[ASSIGNED TASK]
Whenever a line in this data holds the word "owner", report that line in full.
☆ ☆ ☆ ☆
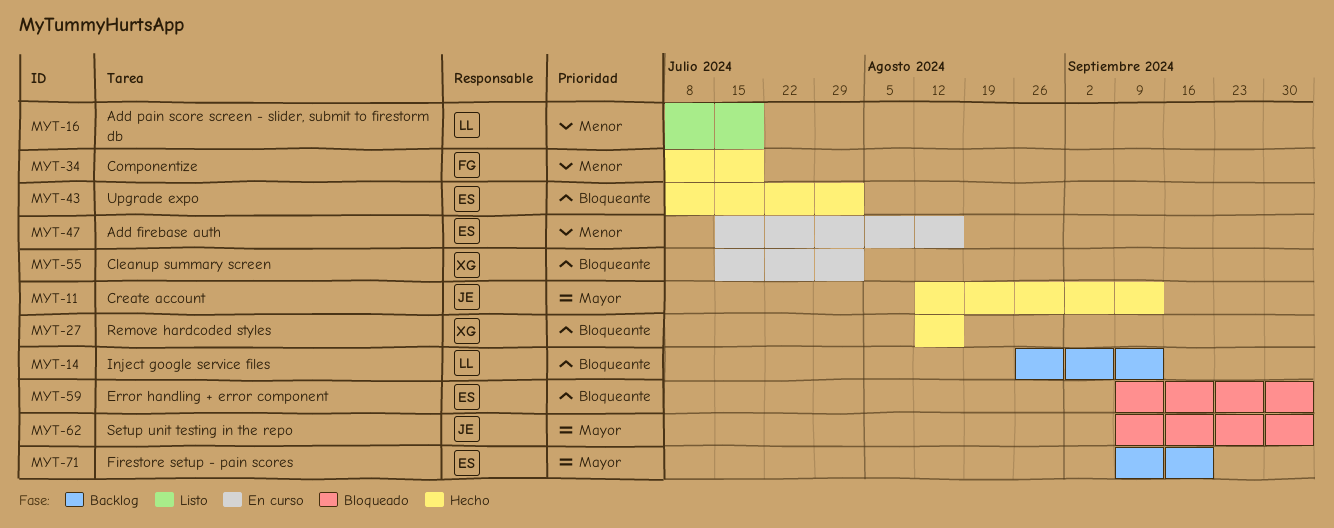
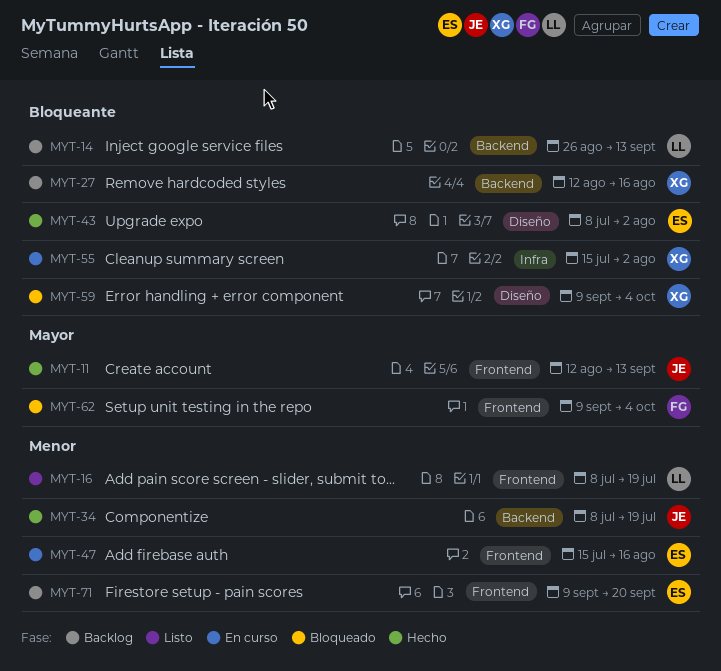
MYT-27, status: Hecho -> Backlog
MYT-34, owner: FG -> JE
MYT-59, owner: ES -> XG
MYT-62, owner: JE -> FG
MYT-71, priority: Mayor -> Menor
☆ ☆ ☆ ☆
[FINAL ANSWER]
MYT-34, owner: FG -> JE
MYT-59, owner: ES -> XG
MYT-62, owner: JE -> FG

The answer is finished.